It took a while, but I finally found my social-distancing groove. I created a structure for my days and a toolbox of things that help when I need it—yoga, taking a walk, journaling, phoning a friend. My anxiety levels are significantly lower. Most days I am, dare I say, content. I have figured out How to Be Alone in the Time of Coronavirus.
But earlier this week our governor went on TV and announced that the social-distancing measures were working, and that he was hoping to lift the stay-at-home orders on April 26, if not earlier. March Steph would have been ecstatic at this news—an end date to latch onto, a sense of normalcy being on its way. But April Steph wants nothing to do with normal.
Please don’t misunderstand me—I am relieved that fewer people are going to die and that people will get to earn paychecks again. Opening back up is good. I don’t wish any more suffering on anyone. But my anxiety is back. Now I’m worried that we will go back to normal, that the world will open back up and nothing will have changed.
Personally, I am enjoying work without a 45-minute commute each way, florescent lights, and the prison of designated hours in which I must be present and accounted for. Instead, I have mid-afternoon walks, time to cook nutritious meals, and shoulders that are not up to my ears. I have a daily yoga practice, I’m saving money, and I haven’t worn makeup, a bra, or real pants in a month. But my worry goes beyond my superficial desires.
Collectively, we’ve stepped out of the rat race. The pace of life (at least for those without kids) has slowed way down. There is time to notice the new buds on the trees and the return of the chickadees. The smog cloud over my city is gone. We are consuming less, doing less, and resting more.
I feel a stillness and an ease right now that I’ve been searching for my entire life. I do not feel pressure to buy anything, learn anything, tone or strengthen anything, or hide anything. I do not feel like I need to prove anything, pretend anything, climb any ladders, or keep up with anyone. I have enough. I am enough.

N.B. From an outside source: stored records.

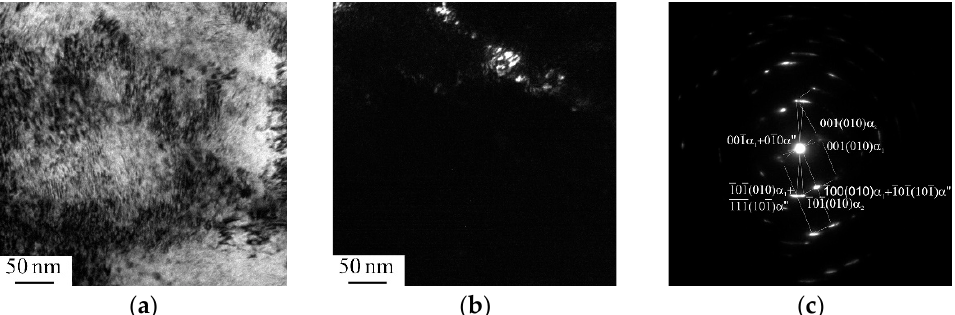
Figure 4. TEM bright- ( a ) and dark-field ( b ) images and associated selected area electron diffraction (SAED) pattern ( c ) of the microstructure of the uppermost surface layer of the CP-Ti sample after the UIT processing. TEM dark-field image was obtained with the 01(cid:3364)0(101(cid:3364)) α ”-Ti reflection.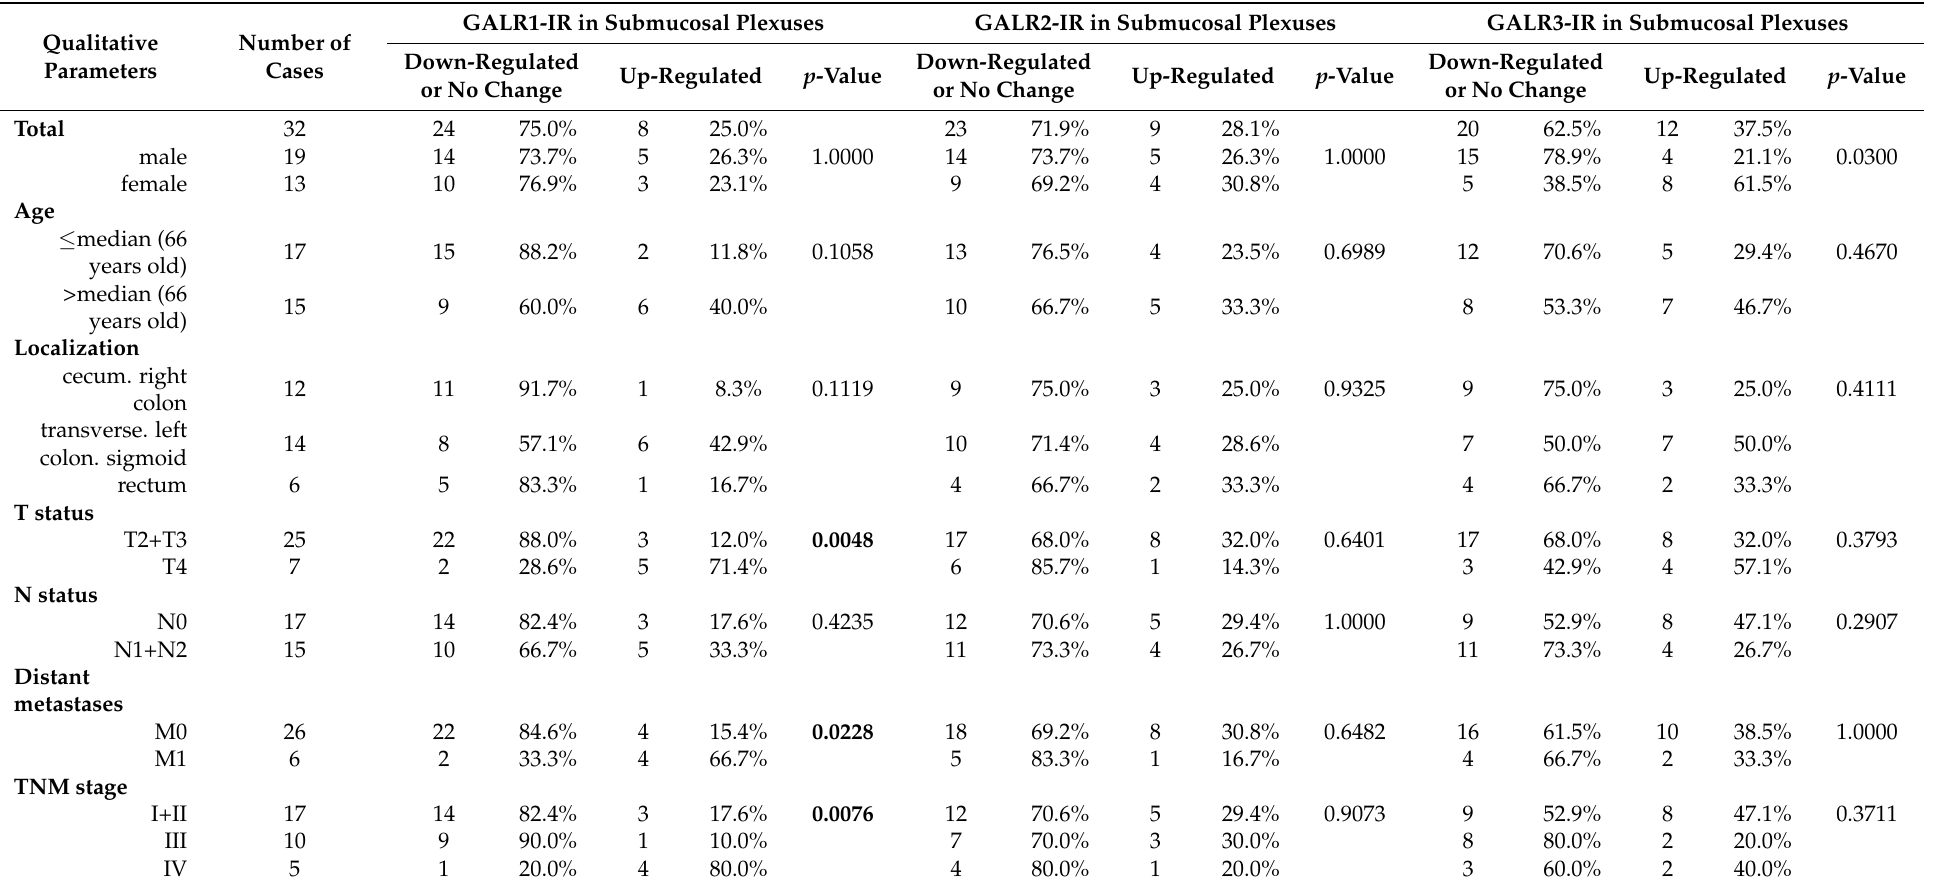
Table 4. Association between demographic and clinico-pathological features of colorectal (CRC) patients (n = 32) and relative expression levels of galanin receptors in submucosal plexuses determined by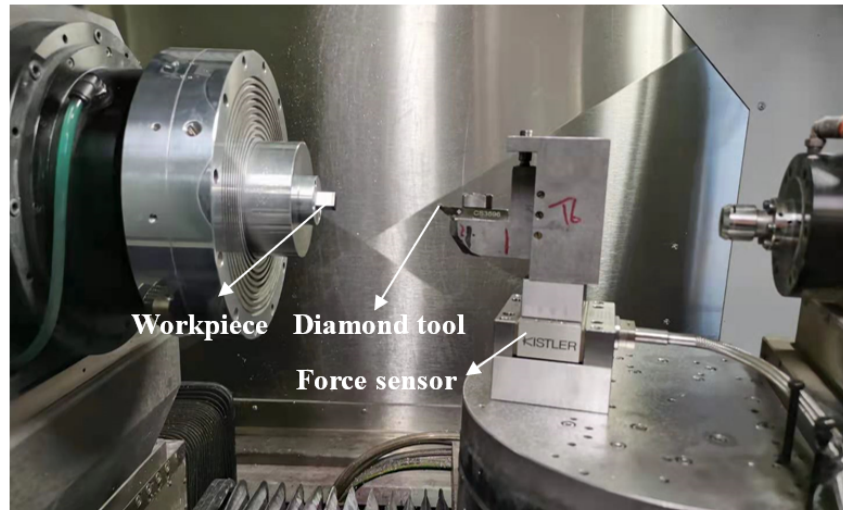
Figure 10. Photo of the machining setup for the low-frequency UVAC.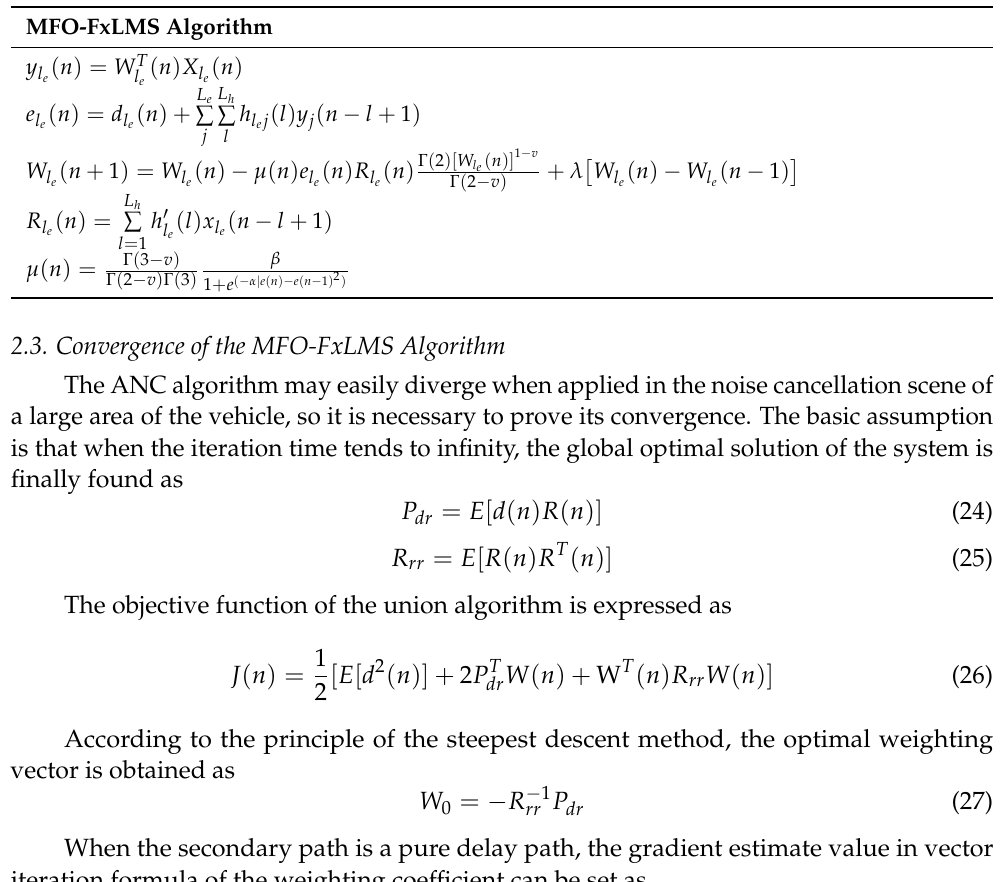
Table 1. Multi-channel fractional-order ANC (MFO-FxLMS)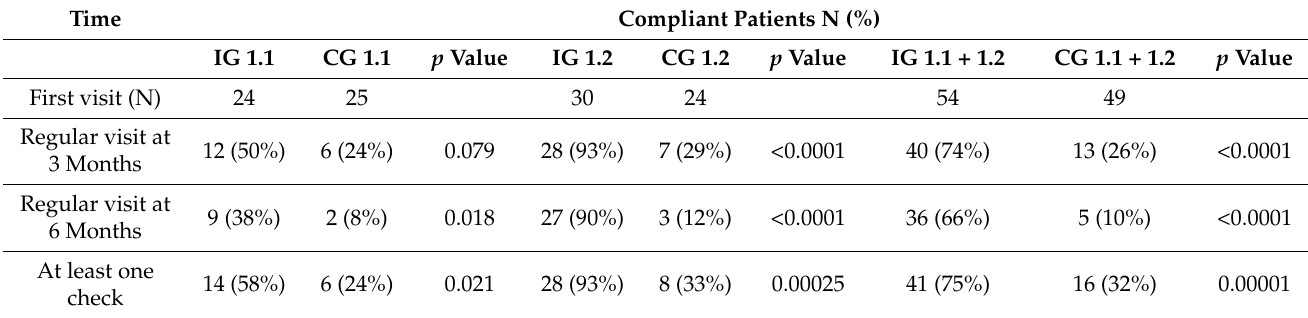
Table 2. Adherence to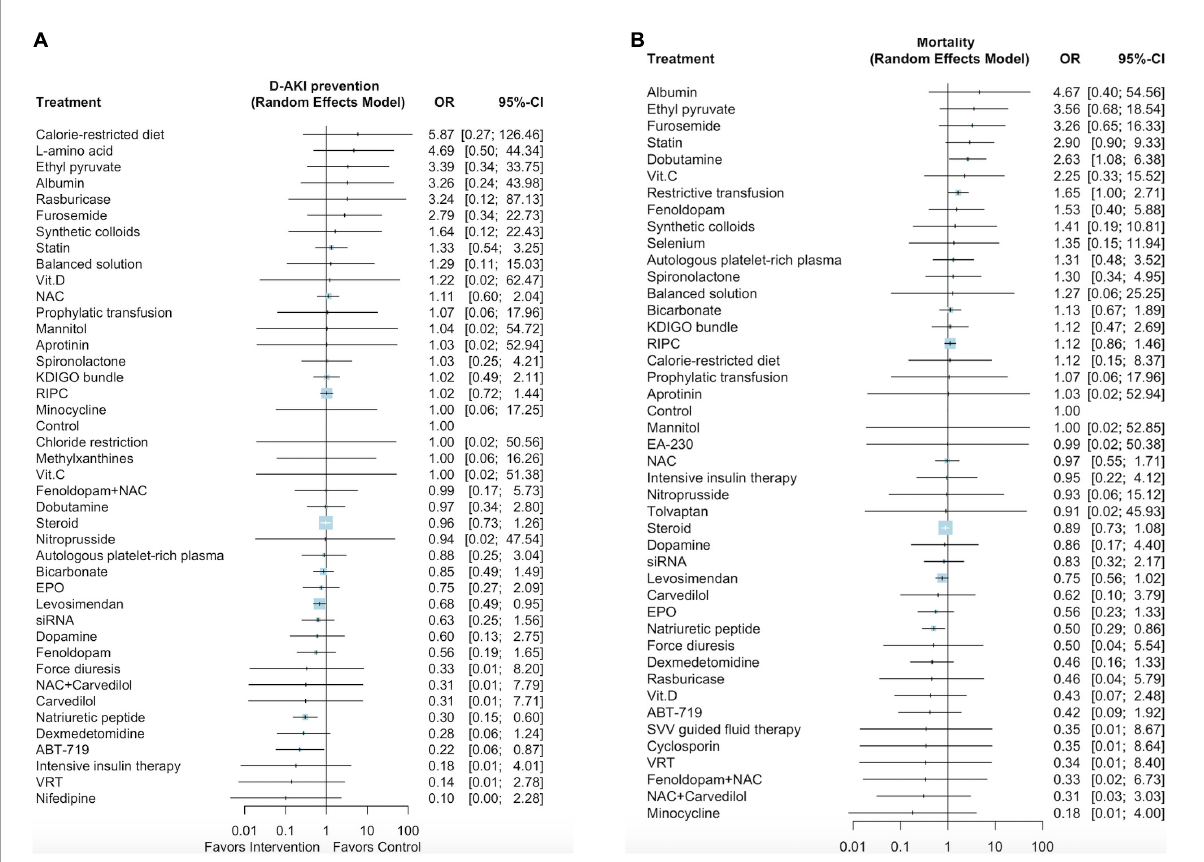
FIGURE2 Forest plot of network meta-analysis for dialysis-requiring AKI prevention (A) , Forest plot for mortality (B)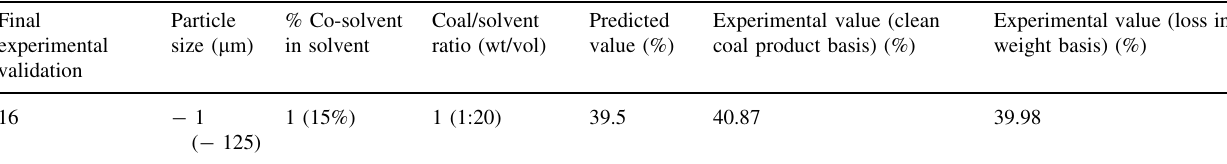
Table 9 Final validation for maximum extraction yield Final experimental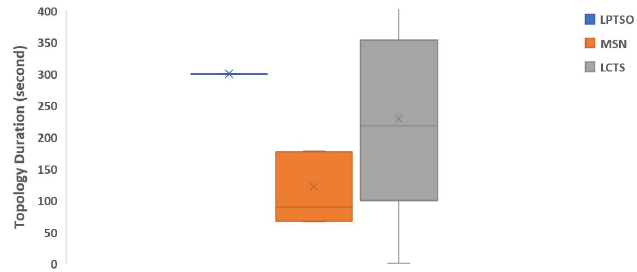
Figure 10. Topology duration with three different methods.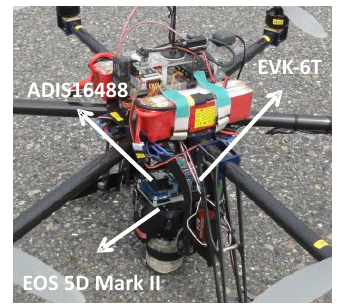
Figure 2 Configuration of DG module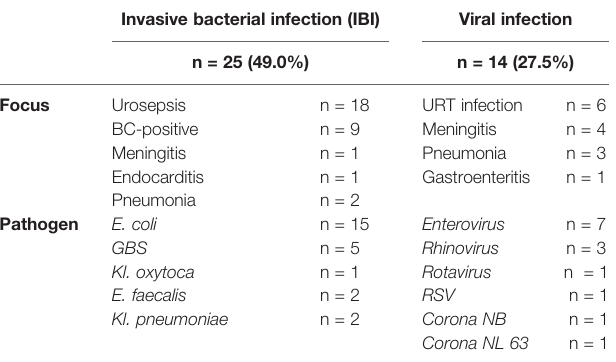
TABLE 2 | Bacterial and viral causes of fever in infants <90 days of age. Invasive bacterial infection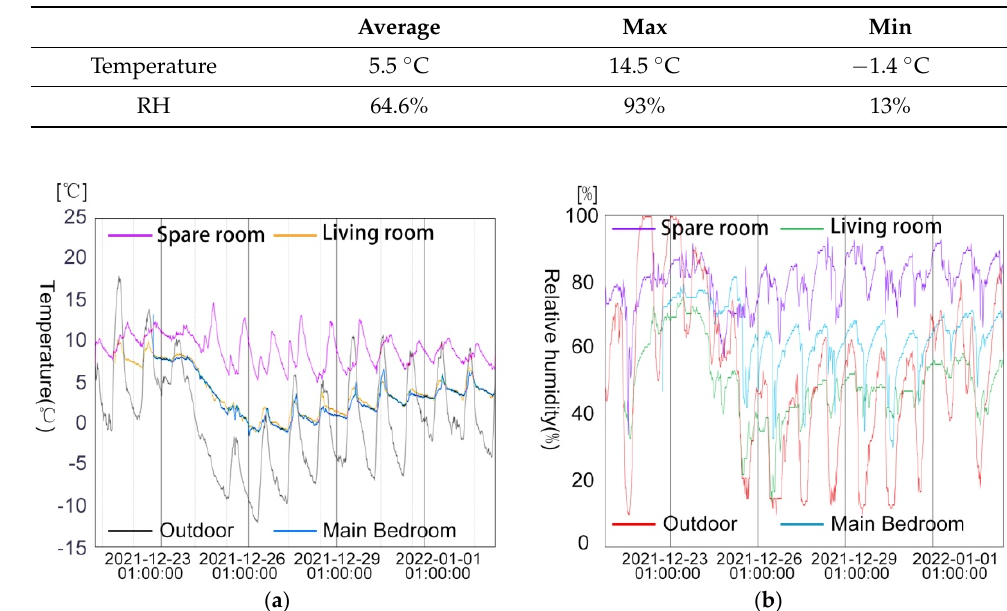
humidity. humidity.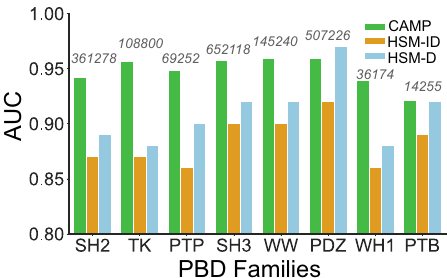
Fig. 5 Model performance of CAMP, HSM-ID, and HSM-D across eight families. CAMP achieved a relatively stable performance overall families, whereas the performances of HSM models were easily in fl uenced by the sample size (marked in gray number) of the training set. CAMP outperformed the HSM models, with an increase of AUC by 3 – 7%. All the evaluation metrics of the HSM models were obtained from the origin paper 10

I am overgeneralizing, I know. I still have my bad days. I’m still depressed, despairing. And the reality I describe is not everyone’s reality. Mine is a position of privilege. I don’t mean to discount the horrors or risks that doctors, nurses, grocery store workers and others are both witnessing and experiencing. This is our Dickensian moment—it’s the best of times, it’s the worst of times.
It’s also a peek into a different way of life—one that I have been told repeatedly cannot and will not exist. It turns out that we can stop pumping carbon into the atmosphere. We can prioritize family, friends, and neighbors over the mighty dollar. We can give people healthcare, a helping hand, a more reasonable paycheck amount. We can buy less, reuse more, and go without. We just choose not to.
My worry is that these weeks and months will only be a brief respite. That when the world opens back up for business we will once again commence taking more than we need, stepping on whoever we need to to get where we are going, and turning our gaze away from inequality.
Much of the struggle of my adult life has been trying to reconcile what I imagine is possible with reality. I have never understood why everyone can’t have healthcare, food, and shelter. Why we can’t all have fulfilling jobs, satisfying relationships, and rich communities. Why we can’t let the land tell us what it knows or leave the trees alone, or extend our care to the water.
Again, we can, we just choose not to.
My therapist told me this week that I can’t worry about the collective, that I am only in control of me. I know she’s right. All I can control is how I spend my days, which values I choose to live by, and who I spend time with. Even if the rat race goes on, it is within my power to stop running in it.
But it still feels like we’ve come to the decision point in our story. We can go back the way we came, or we can take the turnoff and go somewhere new. The pessimist in me has low expectations. My practical side knows it’s easier said than done. But my idealism is holding out hope. For this moment anyway, it all feels possible.